Ini Sikap Pengamat Pemilu Terkait 30 Persen Keterwakilan Perempuan dalam Pileg 2024

by
Pemilu 2024. (Photo: Ilustrasi)

BERITABUANA.CO, JAKARTA – Komite Pemilih Indonesia (TePI), pada Minggu (12/11/2023) kemarin menggelar diskusi secara daring dengan menghadirkan sejumlah peneliti dan pengamat pemilu. Diskusi ini diadakan karena ditenggarai adanya pembiaran dan ‘peniadaan’ norma yang dilakukan Komisi Pemilihan Umum (KPU) – Badan Pengawas Pemilu (Bawaslu) dalam tahapan pencalonan DPR RI, DPRD Provinsi, DPRD Kabupaten/Kota terkait jumlah minimal 30 persen perempuan dalam Daftar Calon Tetap (DCT) yang sudah dipublikasikan ke masyarakat.

Dalam pengantar diskusi itu, Koornas TePI Indonesia Jeirry Sumampow menyinggung soal pentingnya pelaksanaan pemilu yang adil, substantif dan normatif.

“Kami mendorong keadilan pemilu, baik substantif dan normatif, wajib diikuti oleh semua stakeholder pemilu, apakah KPU, Bawaslu sebagai penyelenggara pemilu, peserta pemilu, pemilih dan seluruh masyarakat, wajib mengawasi dan memantau soal-soal substantif pemilu ini,” kata Jeirry Sumampow lewat keterangan tertulis yang diterima beritabuana.co di Jakarta, Senin (13/11/2023).

Diskusi media yang dimoderatori Maria Prisilia dari TePI Indonesia ini menghadirkan pembicara Koordinator JPPR Nurlia Dian Paramita, Sekjen KIPP Kaka Suminta, Peneliti Puskapol UI Delia Wildianti, Direktur Kata Rakyat Alwan Ola Riantoby, Direktur DEEP Neni Nur Hayati, Sekjen KPI Mike Verawati dan peneliti senior TePI Rendy Umboh.

Terkait dengan tema diskusi, Nurlia Dian Paramita menyatakan pada prinsipnya , mendorong keterwakilan perempuan dalam DCT 2024 harus memenuhi syarat UU 7 tahun 2017. Jika hal tersebut tidak dipenuhi kata dia, maka 17 parpol sesungguhnya sedang mengebiri martabat perempuan, sekaligus menjadi pengkhianat UU. Sebab sebut dia, kesempatan perempuan untuk memimpin harus terus didorong dengan segala konsekuensinya.

* Data yang Disediakan *
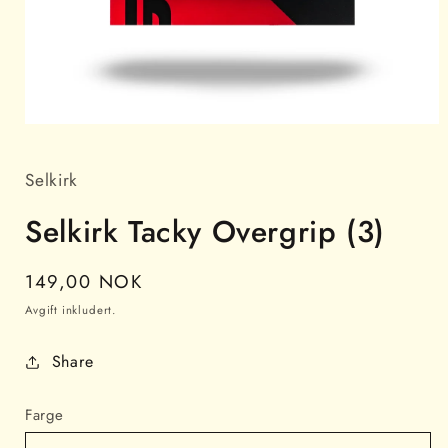
Åpne
medie
1
i
Selkirk
modal
Selkirk Tacky Overgrip (3)
Vanlig
149,00 NOK
pris
Avgift inkludert.
Share
Farge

* Yang Harus Dikerjakan *
Dalam kutipan dokumen tentang keterwakilan perempuan pada Pileg 2024, siapa yang memandu diskusi media yang diadakan TePI?

* Hasil Latihan *
Maria Prisilia dari TePI Indonesia.